> **ENUNCIADO DA TAREFA**
Transcreva fielmente todas as linhas dos registros abaixo, sem alterar nenhum caractere.

> **DADOS PARA ANÁLISE**
* * *
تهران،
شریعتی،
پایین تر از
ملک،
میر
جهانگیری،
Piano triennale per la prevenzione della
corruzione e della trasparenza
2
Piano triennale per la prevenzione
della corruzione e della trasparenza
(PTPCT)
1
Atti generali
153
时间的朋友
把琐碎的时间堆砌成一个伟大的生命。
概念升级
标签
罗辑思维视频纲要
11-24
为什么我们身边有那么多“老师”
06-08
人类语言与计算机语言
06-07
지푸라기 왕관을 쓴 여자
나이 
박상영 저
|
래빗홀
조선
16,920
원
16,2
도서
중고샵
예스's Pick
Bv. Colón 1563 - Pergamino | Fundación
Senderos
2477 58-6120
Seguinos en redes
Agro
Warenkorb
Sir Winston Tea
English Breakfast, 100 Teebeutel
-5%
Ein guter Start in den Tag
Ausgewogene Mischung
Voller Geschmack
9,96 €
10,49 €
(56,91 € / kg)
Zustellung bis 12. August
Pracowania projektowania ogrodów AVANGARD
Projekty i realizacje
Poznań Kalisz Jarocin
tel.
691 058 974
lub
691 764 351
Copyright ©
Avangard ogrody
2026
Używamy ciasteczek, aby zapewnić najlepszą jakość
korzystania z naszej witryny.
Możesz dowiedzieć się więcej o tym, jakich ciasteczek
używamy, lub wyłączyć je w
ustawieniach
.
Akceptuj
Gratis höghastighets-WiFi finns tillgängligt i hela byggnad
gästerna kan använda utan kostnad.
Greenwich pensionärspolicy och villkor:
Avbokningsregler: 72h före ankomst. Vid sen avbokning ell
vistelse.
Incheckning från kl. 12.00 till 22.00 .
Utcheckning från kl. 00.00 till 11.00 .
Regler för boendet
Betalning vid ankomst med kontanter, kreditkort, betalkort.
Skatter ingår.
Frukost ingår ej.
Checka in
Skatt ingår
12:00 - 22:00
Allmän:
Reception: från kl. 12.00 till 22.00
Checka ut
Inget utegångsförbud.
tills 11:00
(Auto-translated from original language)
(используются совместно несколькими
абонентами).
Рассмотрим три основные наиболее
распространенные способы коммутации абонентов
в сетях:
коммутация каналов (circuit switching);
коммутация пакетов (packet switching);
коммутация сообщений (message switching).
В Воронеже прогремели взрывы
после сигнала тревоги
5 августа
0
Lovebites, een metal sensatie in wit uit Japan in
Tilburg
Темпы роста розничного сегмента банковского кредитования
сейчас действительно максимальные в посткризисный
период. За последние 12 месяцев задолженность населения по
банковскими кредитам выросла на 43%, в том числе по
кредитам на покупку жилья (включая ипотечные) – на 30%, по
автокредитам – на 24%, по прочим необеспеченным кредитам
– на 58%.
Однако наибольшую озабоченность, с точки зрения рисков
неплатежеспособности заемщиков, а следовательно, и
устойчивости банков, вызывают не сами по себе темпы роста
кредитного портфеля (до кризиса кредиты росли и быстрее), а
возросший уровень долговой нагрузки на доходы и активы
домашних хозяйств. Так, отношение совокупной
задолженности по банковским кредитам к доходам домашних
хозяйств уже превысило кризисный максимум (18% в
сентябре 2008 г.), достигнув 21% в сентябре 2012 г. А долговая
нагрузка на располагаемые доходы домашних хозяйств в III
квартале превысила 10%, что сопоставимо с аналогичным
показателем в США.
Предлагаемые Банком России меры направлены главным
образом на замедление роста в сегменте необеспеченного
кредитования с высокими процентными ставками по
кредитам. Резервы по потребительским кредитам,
* * *
> **SUA RESPOSTA**
تهران،
شریعتی،
پایین تر از
ملک،
میر
جهانگیری،
Piano triennale per la prevenzione della
corruzione e della trasparenza
2
Piano triennale per la prevenzione
della corruzione e della trasparenza
(PTPCT)
1
Atti generali
153
时间的朋友
把琐碎的时间堆砌成一个伟大的生命。
概念升级
标签
罗辑思维视频纲要
11-24
为什么我们身边有那么多“老师”
06-08
人类语言与计算机语言
06-07
지푸라기 왕관을 쓴 여자
나이 
박상영 저
|
래빗홀
조선
16,920
원
16,2
도서
중고샵
예스's Pick
Bv. Colón 1563 - Pergamino | Fundación
Senderos
2477 58-6120
Seguinos en redes
Agro
Warenkorb
Sir Winston Tea
English Breakfast, 100 Teebeutel
-5%
Ein guter Start in den Tag
Ausgewogene Mischung
Voller Geschmack
9,96 €
10,49 €
(56,91 € / kg)
Zustellung bis 12. August
Pracowania projektowania ogrodów AVANGARD
Projekty i realizacje
Poznań Kalisz Jarocin
tel.
691 058 974
lub
691 764 351
Copyright ©
Avangard ogrody
2026
Używamy ciasteczek, aby zapewnić najlepszą jakość
korzystania z naszej witryny.
Możesz dowiedzieć się więcej o tym, jakich ciasteczek
używamy, lub wyłączyć je w
ustawieniach
.
Akceptuj
Gratis höghastighets-WiFi finns tillgängligt i hela byggnad
gästerna kan använda utan kostnad.
Greenwich pensionärspolicy och villkor:
Avbokningsregler: 72h före ankomst. Vid sen avbokning ell
vistelse.
Incheckning från kl. 12.00 till 22.00 .
Utcheckning från kl. 00.00 till 11.00 .
Regler för boendet
Betalning vid ankomst med kontanter, kreditkort, betalkort.
Skatter ingår.
Frukost ingår ej.
Checka in
Skatt ingår
12:00 - 22:00
Allmän:
Reception: från kl. 12.00 till 22.00
Checka ut
Inget utegångsförbud.
tills 11:00
(Auto-translated from original language)
(используются совместно несколькими
абонентами).
Рассмотрим три основные наиболее
распространенные способы коммутации абонентов
в сетях:
коммутация каналов (circuit switching);
коммутация пакетов (packet switching);
коммутация сообщений (message switching).
В Воронеже прогремели взрывы
после сигнала тревоги
5 августа
0
Lovebites, een metal sensatie in wit uit Japan in
Tilburg
Темпы роста розничного сегмента банковского кредитования
сейчас действительно максимальные в посткризисный
период. За последние 12 месяцев задолженность населения по
банковскими кредитам выросла на 43%, в том числе по
кредитам на покупку жилья (включая ипотечные) – на 30%, по
автокредитам – на 24%, по прочим необеспеченным кредитам
– на 58%.
Однако наибольшую озабоченность, с точки зрения рисков
неплатежеспособности заемщиков, а следовательно, и
устойчивости банков, вызывают не сами по себе темпы роста
кредитного портфеля (до кризиса кредиты росли и быстрее), а
возросший уровень долговой нагрузки на доходы и активы
домашних хозяйств. Так, отношение совокупной
задолженности по банковским кредитам к доходам домашних
хозяйств уже превысило кризисный максимум (18% в
сентябре 2008 г.), достигнув 21% в сентябре 2012 г. А долговая
нагрузка на располагаемые доходы домашних хозяйств в III
квартале превысила 10%, что сопоставимо с аналогичным
показателем в США.
Предлагаемые Банком России меры направлены главным
образом на замедление роста в сегменте необеспеченного
кредитования с высокими процентными ставками по
кредитам. Резервы по потребительским кредитам,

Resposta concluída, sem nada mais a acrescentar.